The logical, practical fruit of humanism is tyranny. The 13th affirmation of the first Manifesto reveals that humanists are the sole regulators of “[t]he intelligent evaluation, transformation, control, and direction of such associations and institutions with a view to the enhancement of human life…” (1933). The 14th affirmation gives insight concerning how this revolution might be accomplished: “The humanists are firmly convinced that existing acquisitive and profit-motivated society has shown itself to be inadequate and that a radical change in methods, controls, and motives must be instituted” (1933). Waggoner wrote: “The purpose and program of humanism is to evaluate, transform, control, and direct all associations and institutions. The state is the means by which such is accomplished—however, whenever, wherever, and in whatever areas the state may choose” (1988).
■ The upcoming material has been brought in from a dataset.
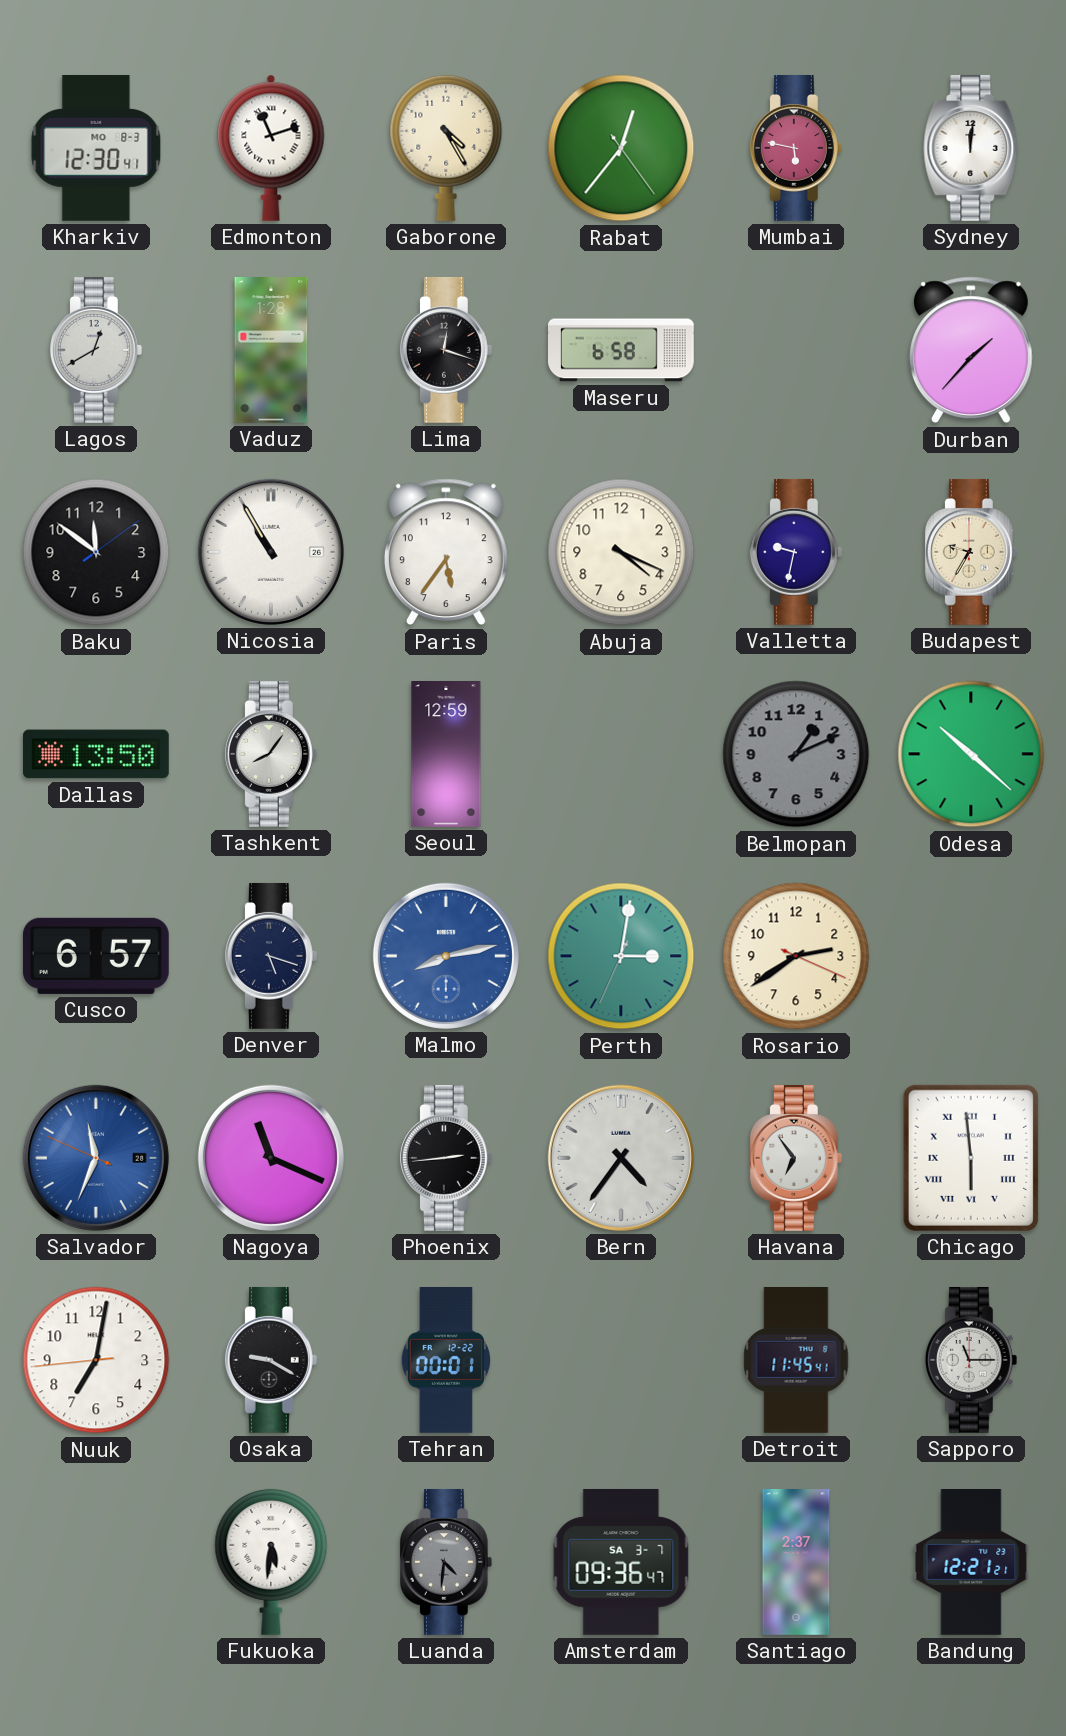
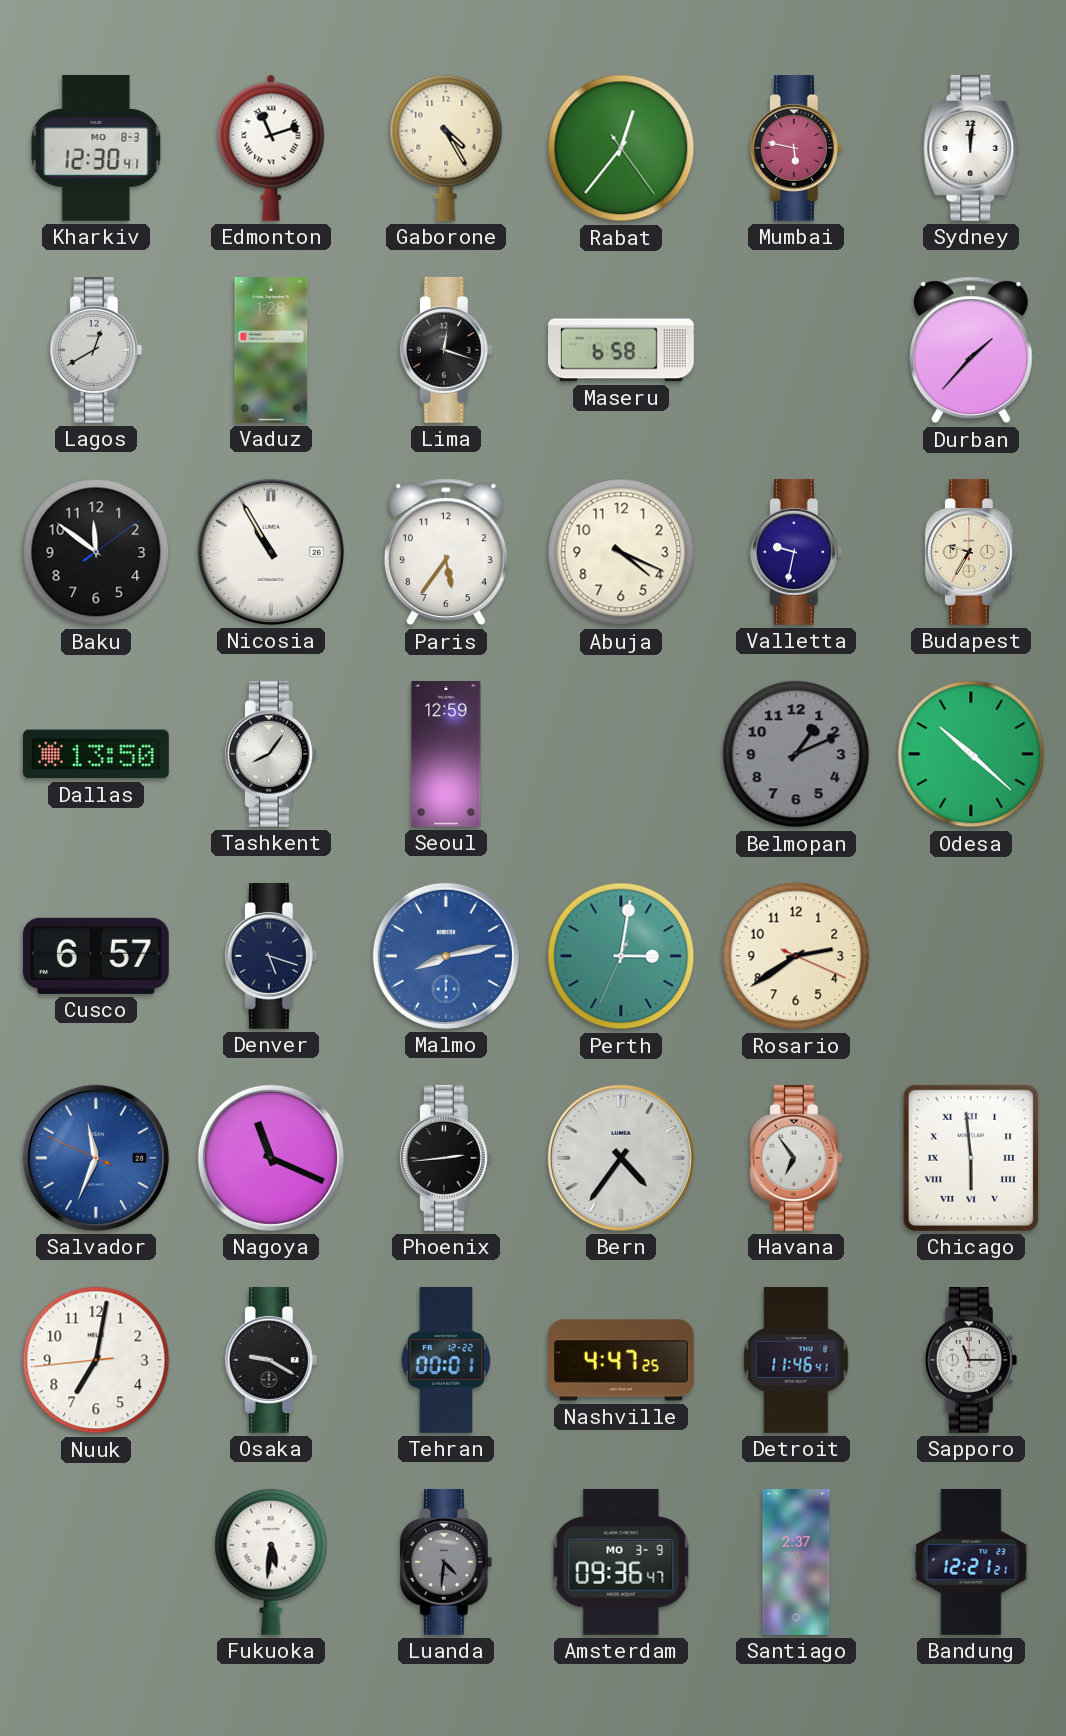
Nashville: none -> 4:47
Detroit: 11:45 -> 11:46
Amsterdam date: SA 3-7 -> MO 3-9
Secular humanism’s deference to the state has serious implications for families. If a government determines that families should be limited to two children, a position some are advocating for England’s families, then citizens would have a moral responsibility to comply (Vidal, 2007). China already imposes a one-child limit on its families (see Mcelroy, 2001). And, since the government has declared abortion legal in America, its citizens should support abortion rights fully. When a government determines to present all elementary school students with specifically atheistic indoctrination, then parents need to accept gratefully the new curriculum. If a government outlaws Christianity, then Christian families would be obligated to abandon their religion instantly, with no regrets. After all, the 1980 Declaration unveils democracy as the humanists’ vehicle for expunging theistic religion from society, and establishing humanism as the world religion. Examples of actual and potential governmental encroachments on families could be multiplied, and each would be consistent with the logical fruits of secular humanism.
CONCLUSION
Other than opportune popular consensus and perhaps “sentimental appeal to human experience,” secular humanism has no logical basis for calling human beings to care for one another in families, because each person is responsible only to fulfill his own self-determined purposes. As secular humanism positioned itself against the sanctity of life and traditional, biblical theism (see Colley, 2007a; Colley, 2007b), it proclaimed itself logically antithetical to the traditional, biblical family structure. It seeks to replace the family with the individual, as the basic unit of society. Quite simply, secular humanism offers no particular respect to nuclear families and their extended families, because social responsibility is not to one’s family, but to the whole world. Tragically, secular humanism’s values are destructive to everyone in the world who adopts them.
Secular humanism is an atheistic form of humanism. Has the time “passed for theism” (Humanist Manifesto I, 1933)? In 1982, Eternity published “A Christian Humanist Manifesto,” in which the authors attempted to give a Christian assessment of the value and purposes of humanity in response to secular humanism. In it, we read of the values that undergird the traditional family:
In contrast to secular humanism, therefore, Christian humanism does not hesitate to speak of absolute truth, goodness, beauty, love, morality, the sanctity of life, duty, fidelity, hope, and immortality. These are not empty religious sentiments, but the natural language of those who know even if partially, of their creation and redemption by a loving God.
This ideology is suited perfectly for families, because it stems from the One Who instituted marriage and the family in the long ago. He, not man, is the measure of all things.